Every entry below should be restated word for word, except for its images.

Items from a dataset>
==========
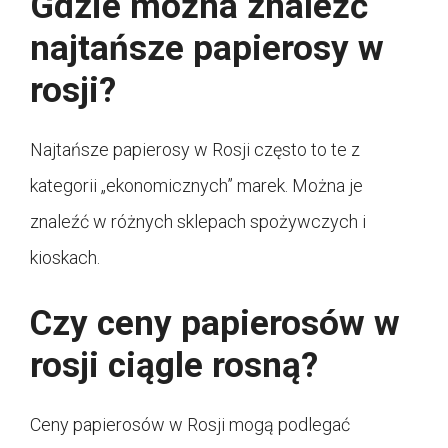
Gdzie można znaleźć
najtańsze papierosy w
rosji?
Najtańsze papierosy w Rosji często to te z
kategorii „ekonomicznych” marek. Można je
znaleźć w różnych sklepach spożywczych i
kioskach.
Czy ceny papierosów w
rosji ciągle rosną?
Ceny papierosów w Rosji mogą podlegać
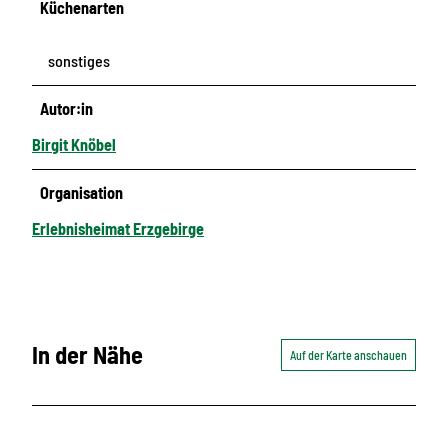
Küchenarten
sonstiges
Autor:in
Birgit Knöbel
Organisation
Erlebnisheimat Erzgebirge
In der Nähe
Auf der Karte anschauen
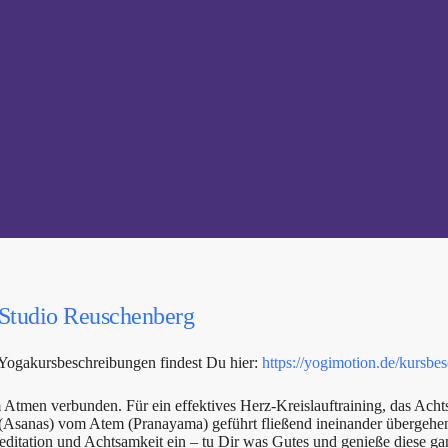
Studio Reuschenberg
 Yogakursbeschreibungen findest Du hier:
https://yogimotion.de/kursbe
men verbunden. Für ein effektives Herz-Kreislauftraining, das Achts
en (Asanas) vom Atem (Pranayama) geführt fließend ineinander überg
ditation und Achtsamkeit ein – tu Dir was Gutes und genieße diese gan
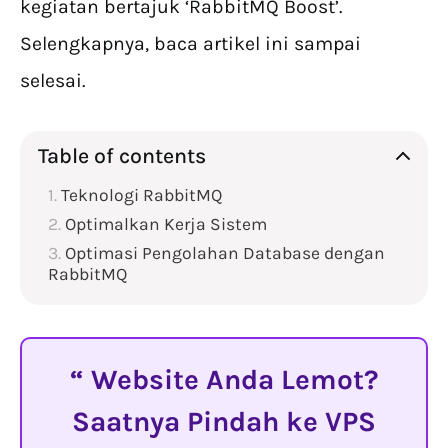
kegiatan bertajuk ‘RabbitMQ Boost’.
Selengkapnya, baca artikel ini sampai
selesai.
Table of contents
Teknologi RabbitMQ
Optimalkan Kerja Sistem
Optimasi Pengolahan Database dengan
RabbitMQ
Website Anda Lemot?
Saatnya Pindah ke VPS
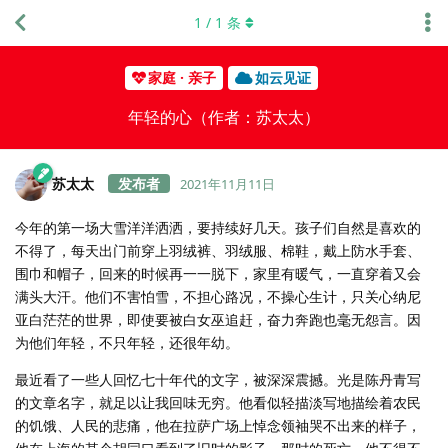
1
/
1
条
家庭 · 亲子
如云见证
年轻的心（作者：苏太太）
苏太太
2021年11月11日
今年的第一场大雪洋洋洒洒，要持续好几天。孩子们自然是喜欢的
不得了，每天出门前穿上羽绒裤、羽绒服、棉鞋，戴上防水手套、
围巾和帽子，回来的时候再一一脱下，家里有暖气，一直穿着又会
满头大汗。他们不害怕雪，不担心路况，不操心生计，只关心纳尼
亚白茫茫的世界，即使要被白女巫追赶，奋力奔跑也毫无怨言。因
为他们年轻，不只年轻，还很年幼。
最近看了一些人回忆七十年代的文字，被深深震撼。光是陈丹青写
的文章名字，就足以让我回味无穷。他看似轻描淡写地描绘着农民
的饥饿、人民的悲痛，他在拉萨广场上悼念领袖哭不出来的样子，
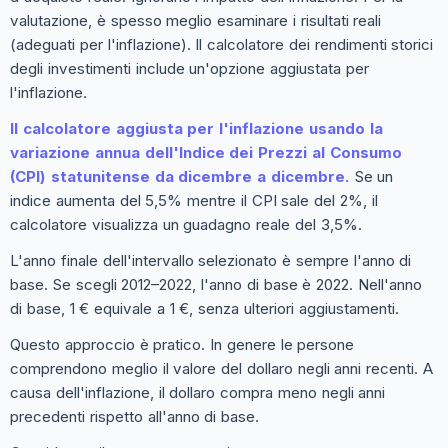
valutazione, è spesso meglio esaminare i risultati reali
(adeguati per l'inflazione). Il calcolatore dei rendimenti storici
degli investimenti include un'opzione aggiustata per
l'inflazione.
Il calcolatore aggiusta per l'inflazione usando la
variazione annua dell'Indice dei Prezzi al Consumo
(CPI) statunitense da dicembre a dicembre.
Se un
indice aumenta del 5,5% mentre il CPI sale del 2%, il
calcolatore visualizza un guadagno reale del 3,5%.
L'anno finale dell'intervallo selezionato è sempre l'anno di
base. Se scegli 2012–2022, l'anno di base è 2022. Nell'anno
di base, 1 € equivale a 1 €, senza ulteriori aggiustamenti.
Questo approccio è pratico. In genere le persone
comprendono meglio il valore del dollaro negli anni recenti. A
causa dell'inflazione, il dollaro compra meno negli anni
precedenti rispetto all'anno di base.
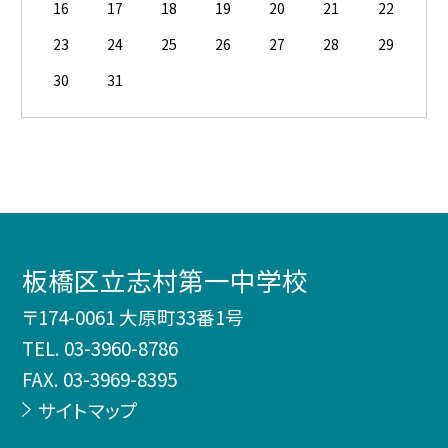
16
17
18
19
20
21
22
23
24
25
26
27
28
29
30
31
板橋区立志村第一中学校
〒174-0061 大原町33番1号
TEL.
03-3960-8786
FAX. 03-3969-8395
サイトマップ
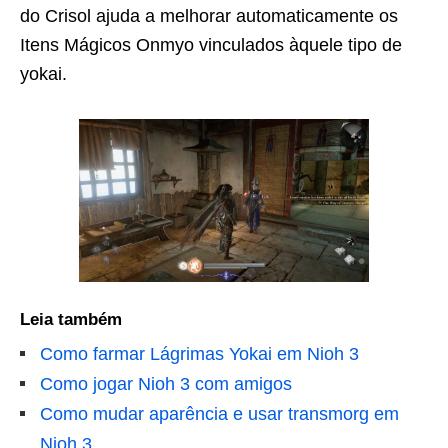
do Crisol ajuda a melhorar automaticamente os
Itens Mágicos Onmyo vinculados àquele tipo de
yokai.
Leia também
Como farmar Lágrimas Yokai em Nioh 3
Como jogar Nioh 3 com amigos
Como mudar aparência e usar transmorg em
Nioh 3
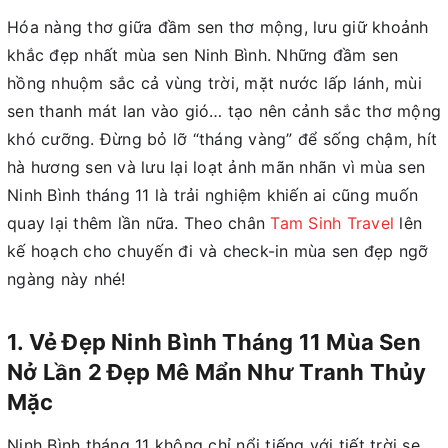
Hóa nàng thơ giữa đầm sen thơ mộng, lưu giữ khoảnh
khắc đẹp nhất mùa sen Ninh Bình. Những đầm sen
hồng nhuộm sắc cả vùng trời, mặt nước lấp lánh, mùi
sen thanh mát lan vào gió… tạo nên cảnh sắc thơ mộng
khó cưỡng. Đừng bỏ lỡ “tháng vàng” để sống chậm, hít
hà hương sen và lưu lại loạt ảnh mãn nhãn vì mùa sen
Ninh Bình tháng 11 là trải nghiệm khiến ai cũng muốn
quay lại thêm lần nữa. Theo chân
Tam Sinh Travel
lên
kế hoạch cho chuyến đi và check-in mùa sen đẹp ngỡ
ngàng này nhé!
1. Vẻ Đẹp Ninh Bình Tháng 11 Mùa Sen
Nở Lần 2 Đẹp Mê Mẩn Như Tranh Thủy
Mặc
Ninh Bình tháng 11 không chỉ nổi tiếng với tiết trời se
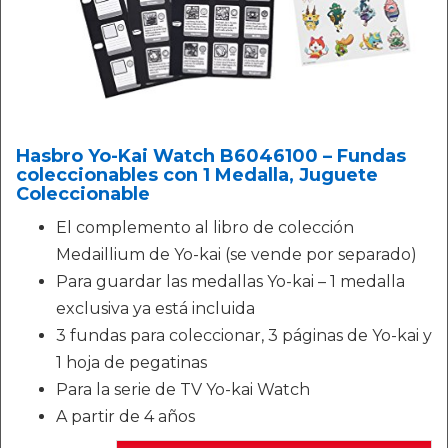
Hasbro Yo-Kai Watch B6046100 – Fundas
coleccionables con 1 Medalla, Juguete
Coleccionable
El complemento al libro de colección
Medaillium de Yo-kai (se vende por separado)
Para guardar las medallas Yo-kai – 1 medalla
exclusiva ya está incluida
3 fundas para coleccionar, 3 páginas de Yo-kai y
1 hoja de pegatinas
Para la serie de TV Yo-kai Watch
A partir de 4 años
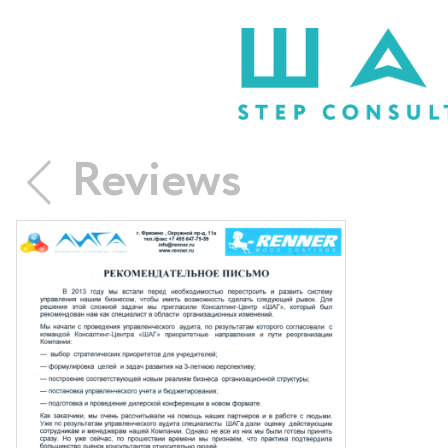
Reviews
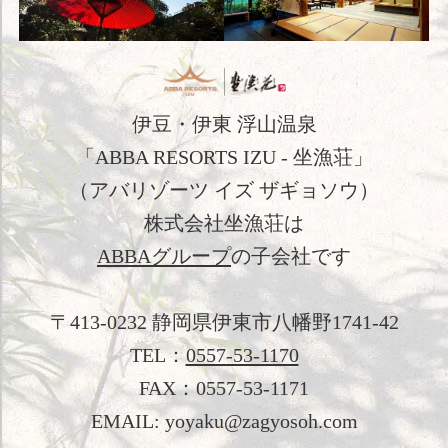
日本文化体験
観光のご案内
フォトギャラリー
伊豆・伊東 浮山温泉
おすすめ宿泊プラン
「ABBA RESORTS IZU - 坐漁荘」
（アバリゾーツ イズ ザギョソウ）
お問い合わせ
株式会社坐漁荘は
よくあるご質問
ABBAグループ
の子会社です
プライバシーポリシー
〒413-0232 静岡県伊東市八幡野1741-42
会社概要
TEL：
0557-53-1170
採用情報
FAX：0557-53-1171
EMAIL: yoyaku@zagyosoh.com
愛犬と過ごす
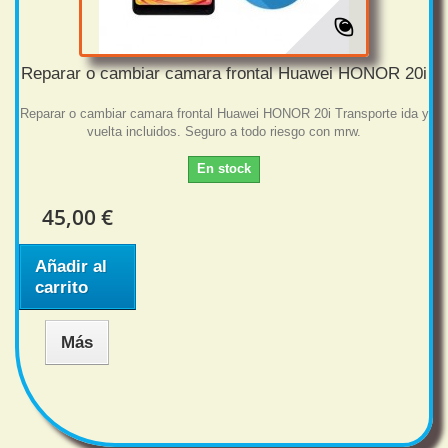
Reparar o cambiar camara frontal Huawei HONOR 20i
Reparar o cambiar camara frontal Huawei HONOR 20i Transporte ida y
vuelta incluidos. Seguro a todo riesgo con mrw.
En stock
45,00 €
Añadir al
carrito
Más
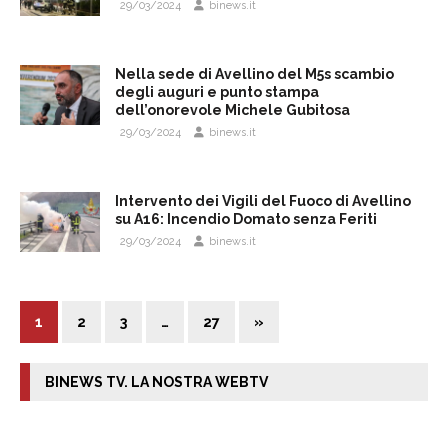
29/03/2024
binews.it
Nella sede di Avellino del M5s scambio
degli auguri e punto stampa
dell’onorevole Michele Gubitosa
29/03/2024
binews.it
Intervento dei Vigili del Fuoco di Avellino
su A16: Incendio Domato senza Feriti
29/03/2024
binews.it
1
2
3
…
27
»
BINEWS TV. LA NOSTRA WEBTV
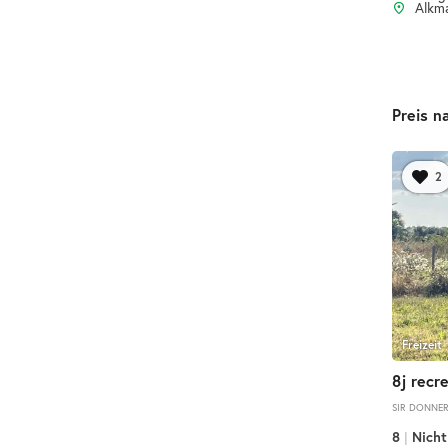
Alkma
Preis n
2
Freizeit
8j recr
SIR DONNER
8
|
Nich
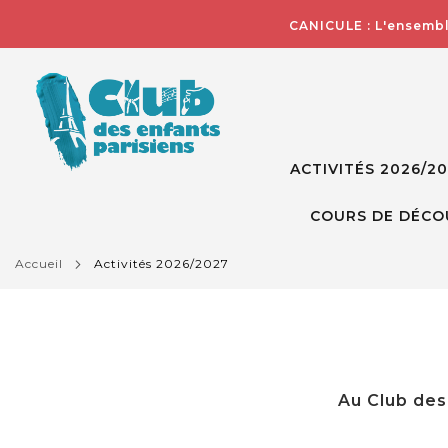
CANICULE : L'ensembl
ACTIVITÉS 2026/2
COURS DE DÉCO
accueil
activités 2026/2027
Au Club des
==========
Solution below>
Gdzie można znaleźć
najtańsze papierosy w
rosji?
Najtańsze papierosy w Rosji często to te z
kategorii „ekonomicznych” marek. Można je
znaleźć w różnych sklepach spożywczych i
kioskach.
Czy ceny papierosów w
rosji ciągle rosną?
Ceny papierosów w Rosji mogą podlegać
Küchenarten
sonstiges
Autor:in
Birgit Knöbel
Organisation
Erlebnisheimat Erzgebirge
In der Nähe
Auf der Karte anschauen
Studio Reuschenberg
 Yogakursbeschreibungen findest Du hier:
https://yogimotion.de/kursbe
men verbunden. Für ein effektives Herz-Kreislauftraining, das Achts
en (Asanas) vom Atem (Pranayama) geführt fließend ineinander überg
ditation und Achtsamkeit ein – tu Dir was Gutes und genieße diese gan
kegiatan bertajuk ‘RabbitMQ Boost’.
Selengkapnya, baca artikel ini sampai
selesai.
Table of contents
Teknologi RabbitMQ
Optimalkan Kerja Sistem
Optimasi Pengolahan Database dengan
RabbitMQ
Website Anda Lemot?
Saatnya Pindah ke VPS
1
/
1
条
家庭 · 亲子
如云见证
年轻的心（作者：苏太太）
苏太太
2021年11月11日
今年的第一场大雪洋洋洒洒，要持续好几天。孩子们自然是喜欢的
不得了，每天出门前穿上羽绒裤、羽绒服、棉鞋，戴上防水手套、
围巾和帽子，回来的时候再一一脱下，家里有暖气，一直穿着又会
满头大汗。他们不害怕雪，不担心路况，不操心生计，只关心纳尼
亚白茫茫的世界，即使要被白女巫追赶，奋力奔跑也毫无怨言。因
为他们年轻，不只年轻，还很年幼。
最近看了一些人回忆七十年代的文字，被深深震撼。光是陈丹青写
的文章名字，就足以让我回味无穷。他看似轻描淡写地描绘着农民
的饥饿、人民的悲痛，他在拉萨广场上悼念领袖哭不出来的样子，
valutazione, è spesso meglio esaminare i risultati reali
(adeguati per l'inflazione). Il calcolatore dei rendimenti storici
degli investimenti include un'opzione aggiustata per
l'inflazione.
Il calcolatore aggiusta per l'inflazione usando la
variazione annua dell'Indice dei Prezzi al Consumo
(CPI) statunitense da dicembre a dicembre.
Se un
indice aumenta del 5,5% mentre il CPI sale del 2%, il
calcolatore visualizza un guadagno reale del 3,5%.
L'anno finale dell'intervallo selezionato è sempre l'anno di
base. Se scegli 2012–2022, l'anno di base è 2022. Nell'anno
di base, 1 € equivale a 1 €, senza ulteriori aggiustamenti.
Questo approccio è pratico. In genere le persone
comprendono meglio il valore del dollaro negli anni recenti. A
causa dell'inflazione, il dollaro compra meno negli anni
precedenti rispetto all'anno di base.
16
17
18
19
20
21
22
23
24
25
26
27
28
29
30
31
板橋区立志村第一中学校
〒174-0061 大原町33番1号
TEL.
03-3960-8786
FAX. 03-3969-8395
サイトマップ
do Crisol ajuda a melhorar automaticamente os
Itens Mágicos Onmyo vinculados àquele tipo de
yokai.
Leia também
Como farmar Lágrimas Yokai em Nioh 3
Como jogar Nioh 3 com amigos
Como mudar aparência e usar transmorg em
Nioh 3
Hóa nàng thơ giữa đầm sen thơ mộng, lưu giữ khoảnh
khắc đẹp nhất mùa sen Ninh Bình. Những đầm sen
hồng nhuộm sắc cả vùng trời, mặt nước lấp lánh, mùi
sen thanh mát lan vào gió… tạo nên cảnh sắc thơ mộng
khó cưỡng. Đừng bỏ lỡ “tháng vàng” để sống chậm, hít
hà hương sen và lưu lại loạt ảnh mãn nhãn vì mùa sen
Ninh Bình tháng 11 là trải nghiệm khiến ai cũng muốn
quay lại thêm lần nữa. Theo chân
Tam Sinh Travel
lên
kế hoạch cho chuyến đi và check-in mùa sen đẹp ngỡ
ngàng này nhé!
1. Vẻ Đẹp Ninh Bình Tháng 11 Mùa Sen
Nở Lần 2 Đẹp Mê Mẩn Như Tranh Thủy
Mặc
Ninh Bình tháng 11 không chỉ nổi tiếng với tiết trời se
Hasbro Yo-Kai Watch B6046100 – Fundas
coleccionables con 1 Medalla, Juguete
Coleccionable
El complemento al libro de colección
Medaillium de Yo-kai (se vende por separado)
Para guardar las medallas Yo-kai – 1 medalla
exclusiva ya está incluida
3 fundas para coleccionar, 3 páginas de Yo-kai y
1 hoja de pegatinas
Para la serie de TV Yo-kai Watch
A partir de 4 años
Reviews
日本文化体験
観光のご案内
フォトギャラリー
伊豆・伊東 浮山温泉
おすすめ宿泊プラン
「ABBA RESORTS IZU - 坐漁荘」
（アバリゾーツ イズ ザギョソウ）
お問い合わせ
株式会社坐漁荘は
よくあるご質問
ABBAグループ
の子会社です
プライバシーポリシー
〒413-0232 静岡県伊東市八幡野1741-42
会社概要
TEL：
0557-53-1170
採用情報
FAX：0557-53-1171
EMAIL: yoyaku@zagyosoh.com
愛犬と過ごす
Reparar o cambiar camara frontal Huawei HONOR 20i
Reparar o cambiar camara frontal Huawei HONOR 20i Transporte ida y
vuelta incluidos. Seguro a todo riesgo con mrw.
En stock
45,00 €
Añadir al
carrito
Más
29/03/2024
binews.it
Nella sede di Avellino del M5s scambio
degli auguri e punto stampa
dell’onorevole Michele Gubitosa
29/03/2024
binews.it
Intervento dei Vigili del Fuoco di Avellino
su A16: Incendio Domato senza Feriti
29/03/2024
binews.it
1
2
3
…
27
»
BINEWS TV. LA NOSTRA WEBTV
Alkma
Preis n
2
Freizeit
8j recr
SIR DONNER
8
|
Nich
CANICULE : L'ensembl
ACTIVITÉS 2026/2
COURS DE DÉCO
accueil
activités 2026/2027
Au Club des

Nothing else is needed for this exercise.